Another pitcher drafted by the Angels and tried as a starter, Bobby Jenks — like Roberto Hernandez — followed the road from Orange County to Chicago and stardom. He was a fifth-round pick by the then-Anaheim Angels from Inglenoor High School in Kenmore, Washington.

An elbow injury sidelined him for most of the 2004 season in the minors and Jenks was designated for assignment, with the Chicago White Sox claiming him off waivers in December 2004.

The White Sox converted the 6-foot-4, 275-pound right-hander to a closer at Double-A Birmingham, where he saved 19 games before getting the call to the bigs in July 2005.

He spent much of the next 2½ months setting things up for closer Dustin Hermanson, but when the veteran injured his back in September, Jenks was thrown into the void as the closer.

He saved two games in Chicago’s ALDS sweep of the defending World Champion Boston Red Sox and two more in their sweep of the Houston Astros to win their first title in 88 years.

Jenks was an All-Star in both 2006 and 2007, topping the 40-save mark each season. He was particularly dominant in 2007, with a 0.892 WHIP while pitching more to contact and less for strikeouts.

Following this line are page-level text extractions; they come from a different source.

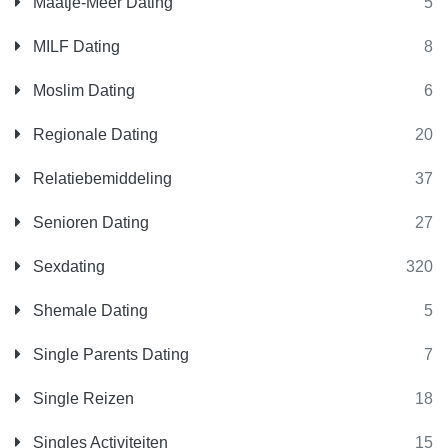
Maatje-Meer Dating
5
MILF Dating
8
Moslim Dating
6
Regionale Dating
20
Relatiebemiddeling
37
Senioren Dating
27
Sexdating
320
Shemale Dating
5
Single Parents Dating
7
Single Reizen
18
Singles Activiteiten
15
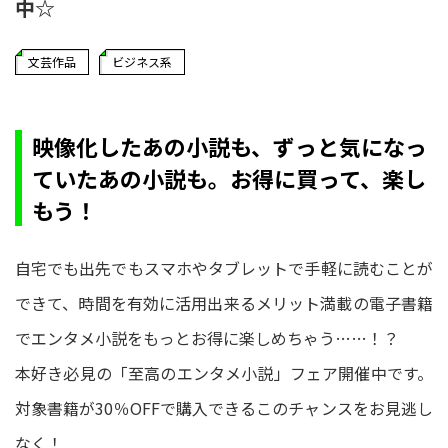
中☆
文芸作品
ビジネス系
映像化したあの小説も、ずっと気になっ
ていたあの小説も。お得に買って、楽し
もう！
自宅でも出先でもスマホやタブレットで手軽に読むことが
できて、時間を有効に活用出来るメリット満載の電子書籍
でエンタメ小説をもっとお得に楽しめちゃう……！？
本好き必見の「至高のエンタメ小説」フェア開催中です。
対象書籍が30％OFFで購入できるこのチャンスをお見逃し
なく！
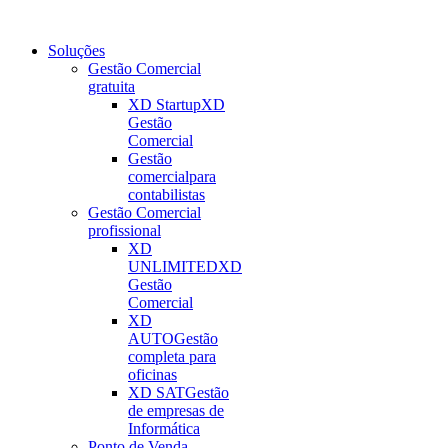
Soluções
Gestão Comercial
gratuita
XD Startup
XD
Gestão
Comercial
Gestão
comercial
para
contabilistas
Gestão Comercial
profissional
XD
UNLIMITED
XD
Gestão
Comercial
XD
AUTO
Gestão
completa para
oficinas
XD SAT
Gestão
de empresas de
Informática
Ponto de Venda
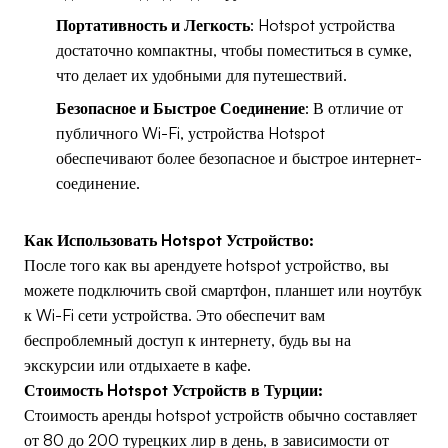
Портативность и Легкость
: Hotspot устройства
достаточно компактны, чтобы поместиться в сумке,
что делает их удобными для путешествий.
Безопасное и Быстрое Соединение
: В отличие от
публичного Wi-Fi, устройства Hotspot
обеспечивают более безопасное и быстрое интернет-
соединение.
Как Использовать Hotspot Устройство:
После того как вы арендуете hotspot устройство, вы
можете подключить свой смартфон, планшет или ноутбук
к Wi-Fi сети устройства. Это обеспечит вам
беспроблемный доступ к интернету, будь вы на
экскурсии или отдыхаете в кафе.
Стоимость Hotspot Устройств в Турции:
Стоимость аренды hotspot устройств обычно составляет
от 80 до 200 турецких лир в день, в зависимости от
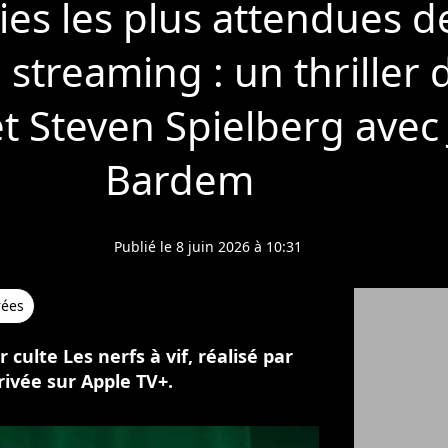
ies les plus attendues d
 streaming : un thriller
t Steven Spielberg avec 
Bardem
Publié le 8 juin 2026 à 10:31
rées
 culte Les nerfs à vif, réalisé par
rivée sur Apple TV+.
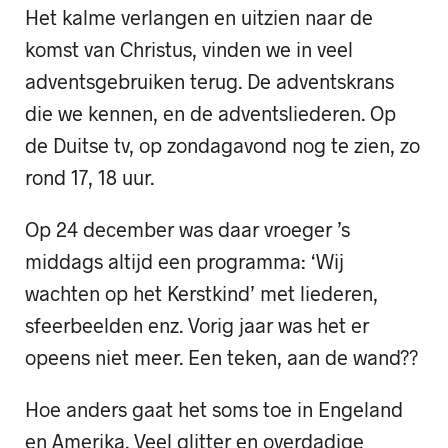
Het kalme verlangen en uitzien naar de
komst van Christus, vinden we in veel
adventsgebruiken terug. De adventskrans
die we kennen, en de adventsliederen. Op
de Duitse tv, op zondagavond nog te zien, zo
rond 17, 18 uur.
Op 24 december was daar vroeger ’s
middags altijd een programma: ‘Wij
wachten op het Kerstkind’ met liederen,
sfeerbeelden enz. Vorig jaar was het er
opeens niet meer. Een teken, aan de wand??
Hoe anders gaat het soms toe in Engeland
en Amerika. Veel glitter en overdadige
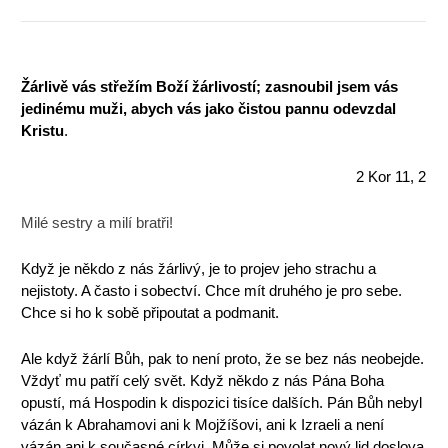
Žárlivě vás střežím Boží žárlivostí; zasnoubil jsem vás
jedinému muži, abych vás jako čistou pannu odevzdal
Kristu
.
2 Kor 11, 2
Milé sestry a milí bratři!
Když je někdo z nás žárlivý, je to projev jeho strachu a
nejistoty. A často i sobectví. Chce mít druhého je pro sebe.
Chce si ho k sobě připoutat a podmanit.
Ale když žárlí Bůh, pak to není proto, že se bez nás neobejde.
Vždyť mu patří celý svět. Když někdo z nás Pána Boha
opustí, má Hospodin k dispozici tisíce dalších. Pán Bůh nebyl
vázán k Abrahamovi ani k Mojžíšovi, ani k Izraeli a není
vázán ani k současné církvi. Může si povolat nový lid doslova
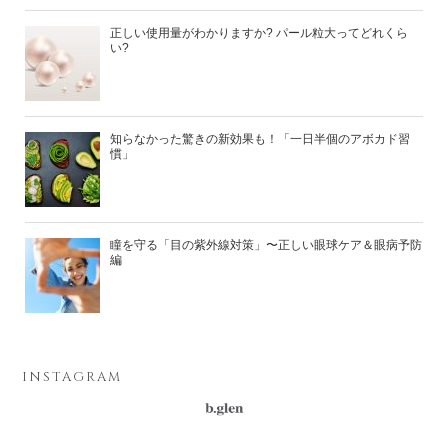
正しい使用量がわかりますか? パール粒大ってどれくら
い?
知らなかった驚きの新効果も！「一日半個のアボカド習
慣」
瞳を守る「目の紫外線対策」〜正しい眼球ケア＆眼病予防
編
INSTAGRAM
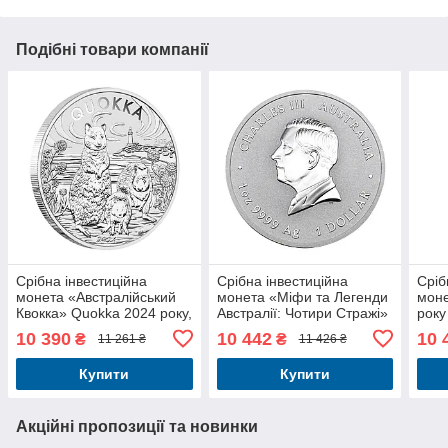
Подібні товари компанії
Срібна інвестиційна
Срібна інвестиційна
Сріб
монета «Австралійський
монета «Міфи та Легенди
моне
Квокка» Quokka 2024 року,
Австралії: Чотири Стражі»
року
1 унція (31.1 г) 999 проби
2024 року 1 унція 31.1 г
проб
10 390
10 442
10 
₴
₴
11 261 ₴
11 426 ₴
999 проби
202
Купити
Купити
Акційні пропозиції та новинки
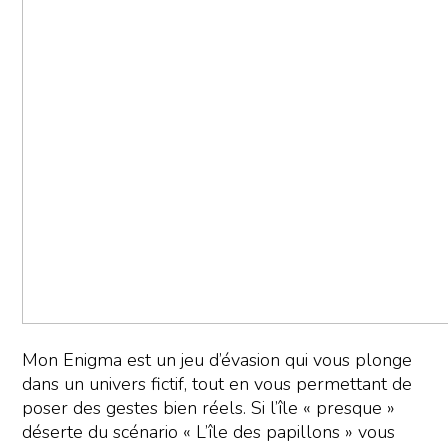
Mon Enigma est un jeu d’évasion qui vous plonge
dans un univers fictif, tout en vous permettant de
poser des gestes bien réels. Si l’île « presque »
déserte du scénario « L’île des papillons » vous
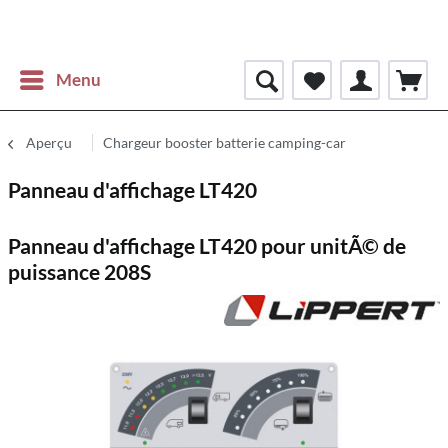
Menu
Aperçu
Chargeur booster batterie camping-car
Panneau d'affichage LT420
Panneau d'affichage LT420 pour unitÃ© de
puissance 208S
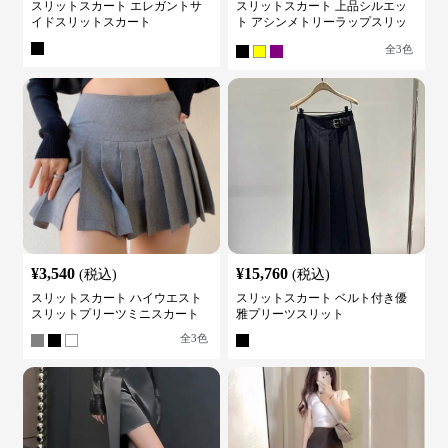
スリットスカート エレガントサ
スリットスカート 上品シルエッ
イドスリットスカート
ト アシンメトリーラップスリッ
トスカート
全
3
色
¥
3,540
¥
15,760
(税込)
(税込)
スリットスカート ハイウエスト
スリットスカート ベルト付き優
スリットプリーツミニスカート
雅プリーツスリット
全
3
色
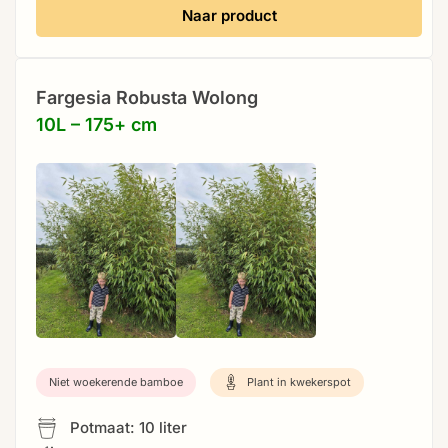
Naar product
Fargesia Robusta Wolong
10L – 175+ cm
Niet woekerende bamboe
Plant in kwekerspot
Potmaat: 10 liter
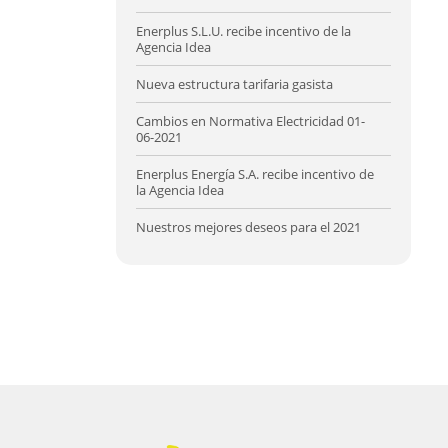
Enerplus S.L.U. recibe incentivo de la
Agencia Idea
Nueva estructura tarifaria gasista
Cambios en Normativa Electricidad 01-
06-2021
Enerplus Energía S.A. recibe incentivo de
la Agencia Idea
Nuestros mejores deseos para el 2021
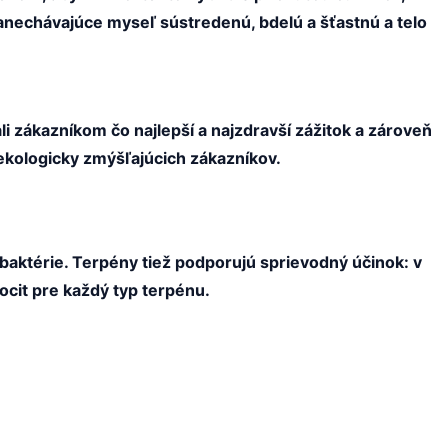
zanechávajúce myseľ sústredenú, bdelú a šťastnú a telo
 zákazníkom čo najlepší a najzdravší zážitok a zároveň
ekologicky zmýšľajúcich zákazníkov.
a baktérie. Terpény tiež podporujú sprievodný účinok: v
ocit pre každý typ terpénu.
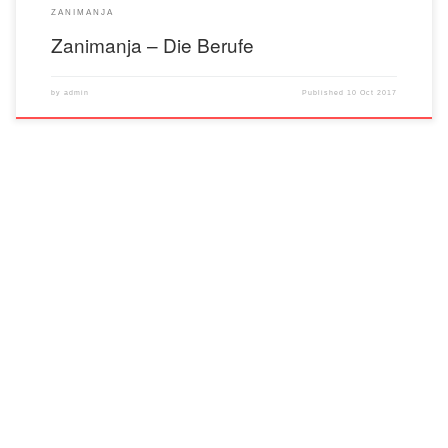
ZANIMANJA
Zanimanja – Die Berufe
by
admin
Published
10 Oct 2017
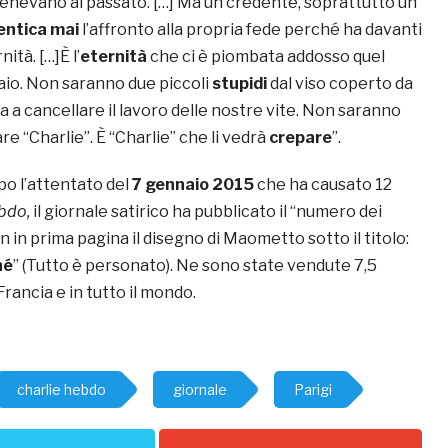
enevano al passato. […] Ma un credente, soprattutto un
entica mai
l’affronto alla propria fede perché ha davanti
nità. […]È l’
eternità
che ci è piombata addosso quel
io. Non saranno due piccoli
stupidi
dal viso coperto da
a cancellare il lavoro delle nostre vite. Non saranno
re “Charlie”. È “Charlie” che li vedrà
crepare
”.
o l’attentato del
7 gennaio 2015
che ha causato 12
ebdo,
il giornale satirico ha pubblicato il “numero dei
on in prima pagina il disegno di Maometto sotto il titolo:
né
” (Tutto è personato). Ne sono state vendute 7,5
 Francia e in tutto il mondo.
charlie hebdo
giornale
Parigi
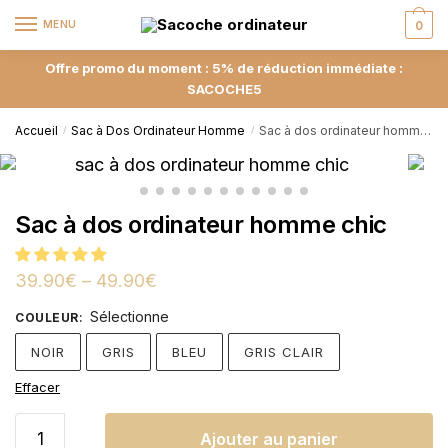
MENU
0
Offre promo du moment : 5% de réduction immédiate :
SACOCHE5
Accueil
Sac à Dos Ordinateur Homme
Sac à dos ordinateur homme chic
/
/
Sac à dos ordinateur homme chic
39.90
€
–
49.90
€
Sélectionne
COULEUR
:
NOIR
GRIS
BLEU
GRIS CLAIR
Effacer
Ajouter au panier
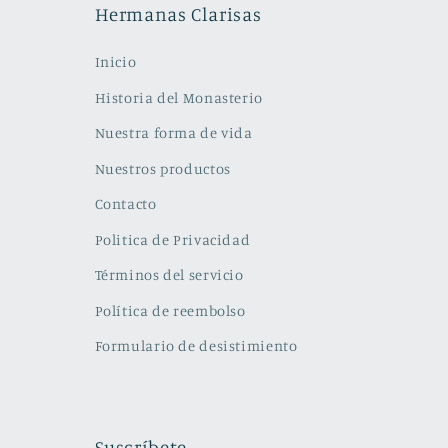
ventana
Hermanas Clarisas
modal
Inicio
Historia del Monasterio
Nuestra forma de vida
Nuestros productos
Contacto
Politica de Privacidad
Términos del servicio
Política de reembolso
Formulario de desistimiento
Suscríbete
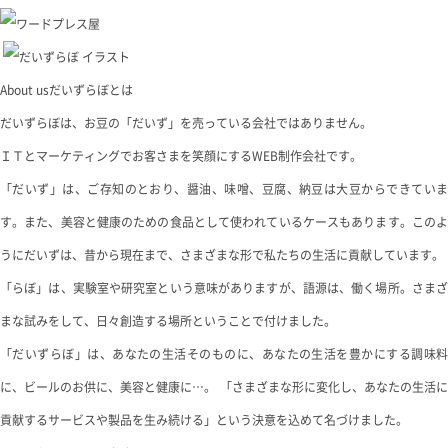
About us
だいずらぼとは
だいずらぼは、お豆の「だいず」を売っている会社ではありません。
ＩＴとマーケティングでお客さまを笑顔にするWEB制作会社です。
「だいず」は、ご存知のとおり、醤油、味噌、豆腐、納豆は大豆からできていま
す。また、美容と健康のための食品として使われているケースもあります。このよ
うにだいずは、昔から現在まで、さまざまな形で私たちの生活に貢献しています。
「らぼ」は、実験室や研究室という意味がありますが、語源は、働く場所。さまざ
まな試みをして、日々創造する場所ということで付けました。
「だいずらぼ」は、あなたの生活そのものに、あなたの生活を豊かにする調味料
に、ビールのお供に、美容と健康に…。 「さまざまな形に変化し、あなたの生活に
貢献するサービスや製品を生み続ける」という決意を込めて名づけました。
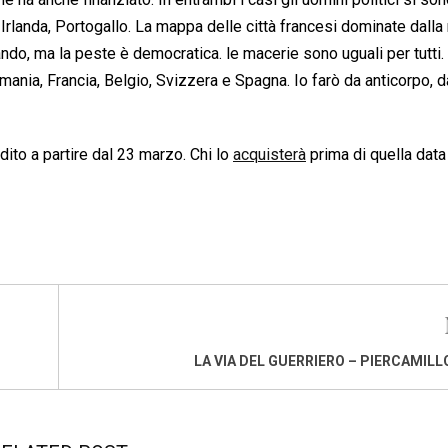
a, Irlanda, Portogallo. La mappa delle città francesi dominate dalla
ndo, ma la peste è democratica. le macerie sono uguali per tutti. 
rmania, Francia, Belgio, Svizzera e Spagna. Io farò da anticorpo, d
dito a partire dal 23 marzo. Chi lo
acquisterà
prima di quella data
LA VIA DEL GUERRIERO – PIERCAMILL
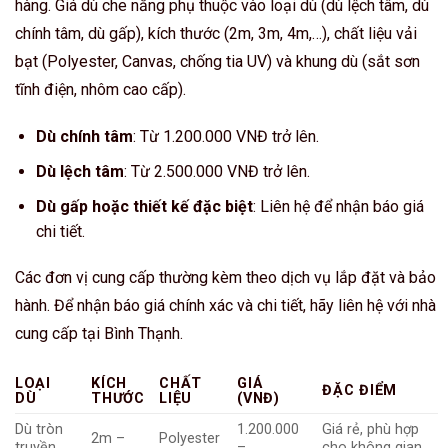
hàng. Giá dù che nắng phụ thuộc vào loại dù (dù lệch tâm, dù
chính tâm, dù gấp), kích thước (2m, 3m, 4m,…), chất liệu vải
bạt (Polyester, Canvas, chống tia UV) và khung dù (sắt sơn
tĩnh điện, nhôm cao cấp).
Dù chính tâm
: Từ 1.200.000 VNĐ trở lên.
Dù lệch tâm
: Từ 2.500.000 VNĐ trở lên.
Dù gấp hoặc thiết kế đặc biệt
: Liên hệ để nhận báo giá
chi tiết.
Các đơn vị cung cấp thường kèm theo dịch vụ lắp đặt và bảo
hành. Để nhận báo giá chính xác và chi tiết, hãy liên hệ với nhà
cung cấp tại Bình Thạnh.
LOẠI
KÍCH
CHẤT
GIÁ
ĐẶC ĐIỂM
DÙ
THƯỚC
LIỆU
(VNĐ)
Dù tròn
1.200.000
Giá rẻ, phù hợp
2m –
Polyester
truyền
–
cho không gian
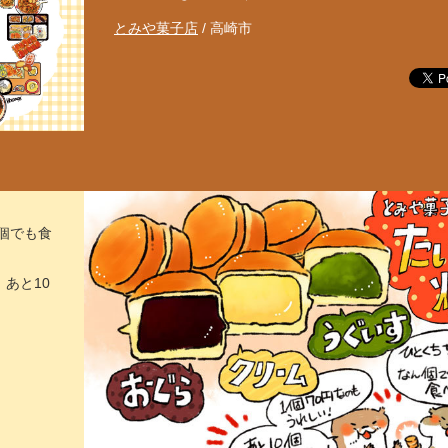
とみや菓子店
/ 高崎市
個でも食
あと10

But his number started to slip and in December 2010, he was non-tendered by the White Sox. He signed the the Red Sox, but never regained his old form because of back problems and did not pitch in the majors after the 2011 season.

In six years for the White Sox, Jenks had a 3.40 ERA and 1.206 WHIP in 341.2 innings over 282 appearances, with 173 saves in 199 chances. Jenks fanned 8.8 batters per nine innings while walking 2.9 per nine.